Prime Minister Trudeau recently whipped out the big guns of rhetoric and said the premiers of Alberta, Nova Scotia, New Brunswick, Newfoundland and Labrador, Ontario, Prince Edward Island and Saskatchewan are “misleading” Canadians and “not telling the truth” about the carbon tax. Also recently, a group of economists circulated a one-sided open letter extolling the virtues of carbon pricing.

Not to be left out, a few of us at the Fraser Institute recently debated whether the carbon tax should or could be reformed. Ross McKitrick and Elmira Aliakbari argued that while the existing carbon tax regime is badly marred by numerous greenhouse gas (GHG) regulations and mandates, is incompletely revenue-neutral, lacks uniformity across the economy and society, is set at an arbitrary price and so on, it remains repairable. “Of all the options,” they write, “it is widely acknowledged that a carbon tax allows the most flexibility and cost-effectiveness in the pursuit of society’s climate goals. The federal government has an opportunity to fix the shortcomings of its carbon tax plan and mitigate some of its associated economic costs.”

I argued, by contrast, that due to various incentives, Canada’s relevant decision-makers (politicians, regulators and big business) would all resist any reforms to the carbon tax that might bring it into the “ideal form” taught in schools of economics. To these groups, corruption of the “ideal carbon tax” is not a bug, it’s a feature.

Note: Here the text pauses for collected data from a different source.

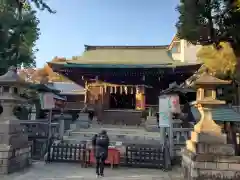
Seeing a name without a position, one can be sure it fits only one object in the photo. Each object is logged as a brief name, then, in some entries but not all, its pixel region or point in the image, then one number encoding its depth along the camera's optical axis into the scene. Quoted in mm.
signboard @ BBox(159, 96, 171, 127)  7546
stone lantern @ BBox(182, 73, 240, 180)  5148
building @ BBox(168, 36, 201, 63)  29875
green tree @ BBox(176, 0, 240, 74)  10874
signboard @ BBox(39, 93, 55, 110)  8616
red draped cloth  6966
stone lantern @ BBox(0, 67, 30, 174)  5905
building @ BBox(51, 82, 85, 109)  15304
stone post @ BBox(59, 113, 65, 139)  9367
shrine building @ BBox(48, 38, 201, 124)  13696
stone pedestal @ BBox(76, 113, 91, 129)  12068
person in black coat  5878
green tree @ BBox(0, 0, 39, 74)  12182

Thus, governments face the constant allure of diverting tax revenues to favour one constituency over another. In the case of the carbon tax, Quebec is the big winner here. Atlantic Canada was also recently won by having its home heating oil exempted from carbon pricing (while out in the frosty plains, those using natural gas heating will feel the tax’s pinch).

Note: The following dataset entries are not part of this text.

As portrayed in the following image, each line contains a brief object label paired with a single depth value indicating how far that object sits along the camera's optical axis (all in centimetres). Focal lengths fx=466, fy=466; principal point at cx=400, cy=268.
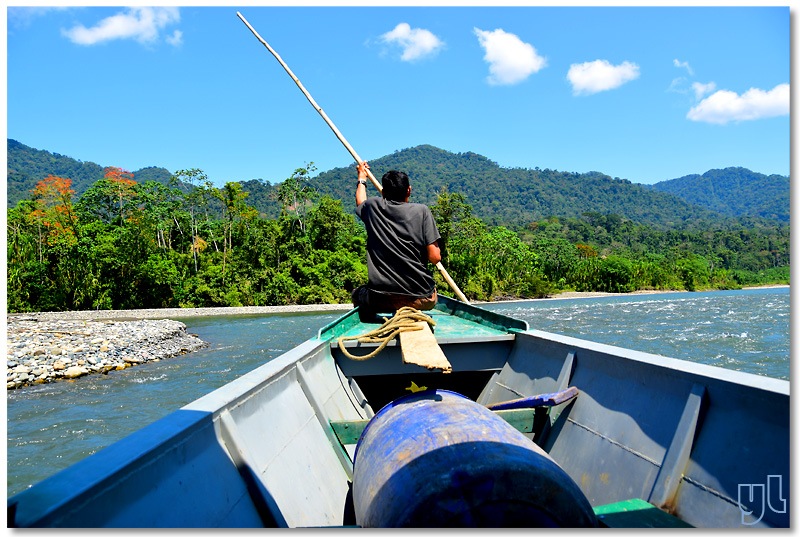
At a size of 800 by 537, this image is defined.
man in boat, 315
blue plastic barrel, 118
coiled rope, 270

Regulators, well, they live or die by the maintenance and growth of regulation. And when it comes to climate change, as McKitrick recently observed in a separate commentary, we’re not talking about only a few regulations. Canada has “clean fuel regulations, the oil-and-gas-sector emissions cap, the electricity sector coal phase-out, strict energy efficiency rules for new and existing buildings, new performance mandates for natural gas-fired generation plants, the regulatory blockade against liquified natural gas export facilities” and many more. All of these, he noted, are “boulders” blocking the implementation of an ideal carbon tax.

Finally, big business (such as Stellantis-LG, Volkswagen, Ford, Northvolt and others), which have been the recipients of subsidies for GHG-reducing activities, don’t want to see the driver of those subsidies (GHG regulations) repealed. And that’s only in the electric vehicle space. Governments also heavily subsidize wind and solar power businesses who get a 30 per cent investment tax credit though 2034. They also don’t want to see the underlying regulatory structures that justify the tax credit go away.

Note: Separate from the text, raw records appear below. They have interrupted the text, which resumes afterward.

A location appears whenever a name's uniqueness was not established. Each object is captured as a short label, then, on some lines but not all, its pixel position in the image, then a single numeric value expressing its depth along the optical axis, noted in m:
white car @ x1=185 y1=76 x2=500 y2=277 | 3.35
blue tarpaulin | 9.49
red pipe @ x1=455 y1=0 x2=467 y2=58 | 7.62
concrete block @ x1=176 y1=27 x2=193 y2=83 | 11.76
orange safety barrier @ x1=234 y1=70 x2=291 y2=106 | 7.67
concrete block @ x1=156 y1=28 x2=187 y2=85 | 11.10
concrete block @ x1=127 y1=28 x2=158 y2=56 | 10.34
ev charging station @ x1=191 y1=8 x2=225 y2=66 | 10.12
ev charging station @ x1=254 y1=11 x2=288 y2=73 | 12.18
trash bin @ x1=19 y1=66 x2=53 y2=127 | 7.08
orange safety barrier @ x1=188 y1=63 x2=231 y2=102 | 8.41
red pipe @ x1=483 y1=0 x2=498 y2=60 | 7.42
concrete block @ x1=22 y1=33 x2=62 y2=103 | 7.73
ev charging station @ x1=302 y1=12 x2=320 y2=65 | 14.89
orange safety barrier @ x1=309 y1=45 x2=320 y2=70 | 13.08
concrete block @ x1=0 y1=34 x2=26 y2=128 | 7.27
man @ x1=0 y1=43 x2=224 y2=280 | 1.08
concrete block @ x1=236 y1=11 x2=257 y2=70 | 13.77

Clearly, all governments that tax GHG emissions divert some or all of the revenues raised into their general budgets, and none have removed regulations (or even reduced the rate of regulation) after implementing carbon-pricing. Yet many economists cling to the idea that carbon taxes are either fine as they are or can be reformed with modest tweaks. This is the great carbon-pricing will o’ the wisp, leading Canadian climate policy into a perilous swamp.